• **DIRECTIONS**
Wherever a line holds the word "fill", copy that line from the data.

%%

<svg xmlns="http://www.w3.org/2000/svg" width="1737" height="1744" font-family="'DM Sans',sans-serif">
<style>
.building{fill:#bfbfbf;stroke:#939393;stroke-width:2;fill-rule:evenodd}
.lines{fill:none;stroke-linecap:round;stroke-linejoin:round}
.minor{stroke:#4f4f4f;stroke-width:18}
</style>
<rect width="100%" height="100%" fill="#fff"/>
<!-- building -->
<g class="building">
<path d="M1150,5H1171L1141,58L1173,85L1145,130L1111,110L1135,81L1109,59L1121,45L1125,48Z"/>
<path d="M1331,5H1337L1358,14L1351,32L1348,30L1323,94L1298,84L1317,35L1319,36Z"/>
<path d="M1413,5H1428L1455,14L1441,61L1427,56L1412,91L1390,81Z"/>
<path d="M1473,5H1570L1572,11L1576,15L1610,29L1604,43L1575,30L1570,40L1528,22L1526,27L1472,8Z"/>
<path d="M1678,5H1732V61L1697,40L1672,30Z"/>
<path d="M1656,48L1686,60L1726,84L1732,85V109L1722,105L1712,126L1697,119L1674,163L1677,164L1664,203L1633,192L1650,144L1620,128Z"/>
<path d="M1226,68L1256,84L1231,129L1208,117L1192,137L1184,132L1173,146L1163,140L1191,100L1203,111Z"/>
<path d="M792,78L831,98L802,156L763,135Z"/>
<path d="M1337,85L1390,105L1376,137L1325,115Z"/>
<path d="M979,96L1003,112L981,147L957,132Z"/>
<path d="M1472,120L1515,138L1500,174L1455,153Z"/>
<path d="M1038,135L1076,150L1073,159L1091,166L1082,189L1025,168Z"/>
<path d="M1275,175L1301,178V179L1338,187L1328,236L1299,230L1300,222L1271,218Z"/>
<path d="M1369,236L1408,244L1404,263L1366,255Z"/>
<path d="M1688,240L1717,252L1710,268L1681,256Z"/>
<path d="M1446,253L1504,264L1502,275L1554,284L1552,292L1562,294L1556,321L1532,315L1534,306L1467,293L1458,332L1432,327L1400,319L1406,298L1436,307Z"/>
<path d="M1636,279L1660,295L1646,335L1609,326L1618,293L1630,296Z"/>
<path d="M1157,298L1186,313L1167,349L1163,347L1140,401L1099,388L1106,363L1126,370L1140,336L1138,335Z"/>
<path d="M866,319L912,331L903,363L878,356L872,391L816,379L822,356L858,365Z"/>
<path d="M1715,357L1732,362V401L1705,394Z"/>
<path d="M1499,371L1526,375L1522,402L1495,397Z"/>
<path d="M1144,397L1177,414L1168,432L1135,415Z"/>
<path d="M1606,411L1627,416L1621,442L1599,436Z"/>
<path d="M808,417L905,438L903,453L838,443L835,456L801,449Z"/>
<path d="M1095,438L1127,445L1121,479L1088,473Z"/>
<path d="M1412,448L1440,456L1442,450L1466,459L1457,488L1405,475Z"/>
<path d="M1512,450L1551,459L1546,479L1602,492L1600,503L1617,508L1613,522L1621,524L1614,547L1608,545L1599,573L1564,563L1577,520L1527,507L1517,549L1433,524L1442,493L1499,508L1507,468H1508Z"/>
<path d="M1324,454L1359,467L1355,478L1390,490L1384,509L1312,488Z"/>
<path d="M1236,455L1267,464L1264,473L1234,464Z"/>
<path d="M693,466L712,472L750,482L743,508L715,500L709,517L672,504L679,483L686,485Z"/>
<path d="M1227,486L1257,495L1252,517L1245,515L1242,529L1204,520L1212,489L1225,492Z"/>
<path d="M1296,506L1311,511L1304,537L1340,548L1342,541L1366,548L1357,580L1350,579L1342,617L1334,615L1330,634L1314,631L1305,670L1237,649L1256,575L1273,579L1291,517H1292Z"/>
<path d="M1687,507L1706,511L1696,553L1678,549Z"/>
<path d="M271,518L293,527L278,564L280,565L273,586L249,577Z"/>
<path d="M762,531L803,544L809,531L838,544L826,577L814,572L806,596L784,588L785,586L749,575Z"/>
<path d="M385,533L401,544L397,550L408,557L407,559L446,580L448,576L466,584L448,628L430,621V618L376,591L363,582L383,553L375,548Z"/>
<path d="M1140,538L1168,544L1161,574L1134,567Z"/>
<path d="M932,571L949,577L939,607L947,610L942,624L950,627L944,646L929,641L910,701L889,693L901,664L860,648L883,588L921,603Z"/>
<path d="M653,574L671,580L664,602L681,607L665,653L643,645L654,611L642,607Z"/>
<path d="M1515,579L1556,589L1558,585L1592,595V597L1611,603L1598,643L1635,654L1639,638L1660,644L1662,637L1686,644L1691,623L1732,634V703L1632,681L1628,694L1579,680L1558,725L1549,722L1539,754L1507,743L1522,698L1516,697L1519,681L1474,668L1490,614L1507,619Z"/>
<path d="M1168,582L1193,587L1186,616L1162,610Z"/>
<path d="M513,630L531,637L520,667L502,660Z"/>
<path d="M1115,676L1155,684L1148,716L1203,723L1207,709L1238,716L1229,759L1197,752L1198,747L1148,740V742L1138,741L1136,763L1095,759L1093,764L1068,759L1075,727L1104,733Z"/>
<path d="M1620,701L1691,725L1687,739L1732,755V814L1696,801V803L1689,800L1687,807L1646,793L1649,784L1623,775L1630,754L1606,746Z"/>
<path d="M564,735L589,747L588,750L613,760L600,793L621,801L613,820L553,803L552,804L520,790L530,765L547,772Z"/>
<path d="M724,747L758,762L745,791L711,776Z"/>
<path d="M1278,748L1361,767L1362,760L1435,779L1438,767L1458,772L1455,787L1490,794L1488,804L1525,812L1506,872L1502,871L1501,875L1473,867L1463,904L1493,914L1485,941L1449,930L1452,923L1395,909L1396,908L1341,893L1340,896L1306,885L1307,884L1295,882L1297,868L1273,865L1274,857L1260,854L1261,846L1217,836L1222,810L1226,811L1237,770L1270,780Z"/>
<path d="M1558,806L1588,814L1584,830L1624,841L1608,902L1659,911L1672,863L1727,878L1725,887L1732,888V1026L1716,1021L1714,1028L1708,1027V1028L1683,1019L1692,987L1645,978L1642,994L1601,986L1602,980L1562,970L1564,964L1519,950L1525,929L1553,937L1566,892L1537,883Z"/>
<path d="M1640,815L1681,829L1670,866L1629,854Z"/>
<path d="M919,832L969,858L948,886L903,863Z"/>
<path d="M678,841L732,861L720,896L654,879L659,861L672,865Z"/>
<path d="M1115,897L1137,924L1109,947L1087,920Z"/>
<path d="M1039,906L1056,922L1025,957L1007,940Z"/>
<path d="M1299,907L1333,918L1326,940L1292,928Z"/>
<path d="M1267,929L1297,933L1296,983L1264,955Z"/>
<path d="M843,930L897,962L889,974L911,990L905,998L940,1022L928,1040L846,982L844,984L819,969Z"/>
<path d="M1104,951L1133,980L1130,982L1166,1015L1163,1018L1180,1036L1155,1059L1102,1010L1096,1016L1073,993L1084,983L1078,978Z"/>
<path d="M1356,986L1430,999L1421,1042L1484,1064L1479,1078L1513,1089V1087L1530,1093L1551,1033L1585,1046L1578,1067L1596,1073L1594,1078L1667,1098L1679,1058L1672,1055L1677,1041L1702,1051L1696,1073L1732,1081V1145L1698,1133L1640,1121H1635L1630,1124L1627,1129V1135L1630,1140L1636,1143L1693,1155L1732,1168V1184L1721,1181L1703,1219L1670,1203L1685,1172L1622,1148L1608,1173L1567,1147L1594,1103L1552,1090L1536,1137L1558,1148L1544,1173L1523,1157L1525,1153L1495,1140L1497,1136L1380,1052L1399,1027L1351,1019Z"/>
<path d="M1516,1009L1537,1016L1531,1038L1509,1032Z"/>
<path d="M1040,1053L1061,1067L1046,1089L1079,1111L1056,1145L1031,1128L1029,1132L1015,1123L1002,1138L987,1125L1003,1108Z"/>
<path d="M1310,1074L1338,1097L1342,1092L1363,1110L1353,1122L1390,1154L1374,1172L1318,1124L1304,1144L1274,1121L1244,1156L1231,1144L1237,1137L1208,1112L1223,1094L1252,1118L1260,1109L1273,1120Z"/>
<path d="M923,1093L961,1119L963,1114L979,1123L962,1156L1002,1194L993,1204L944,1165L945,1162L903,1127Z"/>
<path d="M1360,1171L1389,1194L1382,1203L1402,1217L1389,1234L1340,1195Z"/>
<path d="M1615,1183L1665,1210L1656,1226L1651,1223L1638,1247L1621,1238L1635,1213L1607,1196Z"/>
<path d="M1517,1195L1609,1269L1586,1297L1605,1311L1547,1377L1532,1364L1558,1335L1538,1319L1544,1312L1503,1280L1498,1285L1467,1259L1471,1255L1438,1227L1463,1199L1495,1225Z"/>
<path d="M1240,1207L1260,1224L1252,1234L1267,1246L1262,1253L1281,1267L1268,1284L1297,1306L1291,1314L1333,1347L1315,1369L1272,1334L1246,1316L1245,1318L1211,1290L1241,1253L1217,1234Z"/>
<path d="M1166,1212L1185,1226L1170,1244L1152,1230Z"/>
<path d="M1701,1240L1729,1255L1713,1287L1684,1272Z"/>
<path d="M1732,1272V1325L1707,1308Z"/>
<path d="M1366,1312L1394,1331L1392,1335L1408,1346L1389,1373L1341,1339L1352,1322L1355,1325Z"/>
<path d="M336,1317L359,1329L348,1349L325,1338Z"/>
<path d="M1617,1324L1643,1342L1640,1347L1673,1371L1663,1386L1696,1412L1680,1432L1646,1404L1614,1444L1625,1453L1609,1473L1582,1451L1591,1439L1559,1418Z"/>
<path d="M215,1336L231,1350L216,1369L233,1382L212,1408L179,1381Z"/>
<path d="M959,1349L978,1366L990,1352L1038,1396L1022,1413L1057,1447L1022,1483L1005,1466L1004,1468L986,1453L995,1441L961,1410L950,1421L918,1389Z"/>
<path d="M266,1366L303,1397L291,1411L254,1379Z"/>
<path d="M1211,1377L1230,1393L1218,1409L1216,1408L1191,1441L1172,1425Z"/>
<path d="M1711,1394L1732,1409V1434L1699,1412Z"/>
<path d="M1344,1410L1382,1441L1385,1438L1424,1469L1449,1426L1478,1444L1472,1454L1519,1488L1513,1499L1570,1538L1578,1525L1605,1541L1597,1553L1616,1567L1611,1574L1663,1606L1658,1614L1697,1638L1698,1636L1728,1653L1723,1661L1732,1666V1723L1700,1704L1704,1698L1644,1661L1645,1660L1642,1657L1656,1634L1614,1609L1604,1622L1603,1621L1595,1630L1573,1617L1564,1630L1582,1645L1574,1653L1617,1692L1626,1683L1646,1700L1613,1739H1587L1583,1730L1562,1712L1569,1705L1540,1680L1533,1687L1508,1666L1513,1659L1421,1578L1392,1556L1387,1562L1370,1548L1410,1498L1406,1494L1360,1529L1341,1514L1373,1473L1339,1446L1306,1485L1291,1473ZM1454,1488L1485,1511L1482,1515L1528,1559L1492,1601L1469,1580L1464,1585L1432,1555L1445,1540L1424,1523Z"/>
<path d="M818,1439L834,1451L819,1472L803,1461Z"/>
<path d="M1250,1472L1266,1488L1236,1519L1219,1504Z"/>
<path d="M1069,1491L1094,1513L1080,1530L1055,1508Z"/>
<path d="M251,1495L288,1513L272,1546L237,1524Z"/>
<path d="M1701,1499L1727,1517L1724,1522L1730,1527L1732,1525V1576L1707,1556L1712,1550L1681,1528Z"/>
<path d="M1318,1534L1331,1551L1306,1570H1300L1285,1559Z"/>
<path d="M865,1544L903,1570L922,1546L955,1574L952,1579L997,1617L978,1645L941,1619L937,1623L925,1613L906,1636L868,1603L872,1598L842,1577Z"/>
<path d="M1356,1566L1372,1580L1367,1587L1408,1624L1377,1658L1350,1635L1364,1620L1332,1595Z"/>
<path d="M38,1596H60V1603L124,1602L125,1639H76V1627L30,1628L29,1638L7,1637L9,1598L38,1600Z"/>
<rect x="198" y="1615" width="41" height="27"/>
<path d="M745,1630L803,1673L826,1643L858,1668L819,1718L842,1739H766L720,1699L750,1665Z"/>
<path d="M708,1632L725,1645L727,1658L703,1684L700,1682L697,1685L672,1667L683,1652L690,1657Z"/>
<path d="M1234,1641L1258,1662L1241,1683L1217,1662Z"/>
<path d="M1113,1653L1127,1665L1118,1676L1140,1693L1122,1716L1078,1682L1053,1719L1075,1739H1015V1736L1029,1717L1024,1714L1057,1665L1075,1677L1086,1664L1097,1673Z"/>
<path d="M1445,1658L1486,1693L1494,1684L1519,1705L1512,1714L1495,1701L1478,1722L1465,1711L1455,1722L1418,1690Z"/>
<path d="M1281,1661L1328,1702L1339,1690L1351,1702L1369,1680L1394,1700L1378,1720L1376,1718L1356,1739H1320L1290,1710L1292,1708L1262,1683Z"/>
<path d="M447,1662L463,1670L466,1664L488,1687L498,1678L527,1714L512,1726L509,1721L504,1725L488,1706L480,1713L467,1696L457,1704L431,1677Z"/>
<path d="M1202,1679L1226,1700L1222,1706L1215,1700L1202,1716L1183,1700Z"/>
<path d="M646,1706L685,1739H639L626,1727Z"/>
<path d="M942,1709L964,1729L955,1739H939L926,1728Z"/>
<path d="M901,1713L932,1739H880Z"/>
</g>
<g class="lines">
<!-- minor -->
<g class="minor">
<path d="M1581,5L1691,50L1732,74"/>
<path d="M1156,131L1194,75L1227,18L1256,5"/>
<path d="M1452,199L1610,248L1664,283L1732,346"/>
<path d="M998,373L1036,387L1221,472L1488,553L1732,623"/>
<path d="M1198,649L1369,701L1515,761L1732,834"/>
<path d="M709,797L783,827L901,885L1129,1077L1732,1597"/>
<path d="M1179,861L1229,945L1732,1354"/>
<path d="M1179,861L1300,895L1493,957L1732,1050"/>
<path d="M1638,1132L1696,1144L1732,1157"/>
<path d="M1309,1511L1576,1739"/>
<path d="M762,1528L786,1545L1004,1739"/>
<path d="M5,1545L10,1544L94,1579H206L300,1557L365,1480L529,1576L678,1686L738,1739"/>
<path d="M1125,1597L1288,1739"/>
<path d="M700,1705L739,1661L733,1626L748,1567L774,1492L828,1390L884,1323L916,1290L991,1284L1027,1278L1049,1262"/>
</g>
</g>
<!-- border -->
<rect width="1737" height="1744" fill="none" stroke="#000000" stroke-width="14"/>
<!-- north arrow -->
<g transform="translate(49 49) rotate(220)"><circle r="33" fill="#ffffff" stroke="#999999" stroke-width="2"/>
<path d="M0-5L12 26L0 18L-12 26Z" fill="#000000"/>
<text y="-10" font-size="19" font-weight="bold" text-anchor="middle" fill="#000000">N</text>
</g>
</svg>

%%

• **RESPONSE FOR THIS EXERCISE**
.building{fill:#bfbfbf;stroke:#939393;stroke-width:2;fill-rule:evenodd}
.lines{fill:none;stroke-linecap:round;stroke-linejoin:round}
<rect width="100%" height="100%" fill="#fff"/>
<rect width="1737" height="1744" fill="none" stroke="#000000" stroke-width="14"/>
<g transform="translate(49 49) rotate(220)"><circle r="33" fill="#ffffff" stroke="#999999" stroke-width="2"/>
<path d="M0-5L12 26L0 18L-12 26Z" fill="#000000"/>
<text y="-10" font-size="19" font-weight="bold" text-anchor="middle" fill="#000000">N</text>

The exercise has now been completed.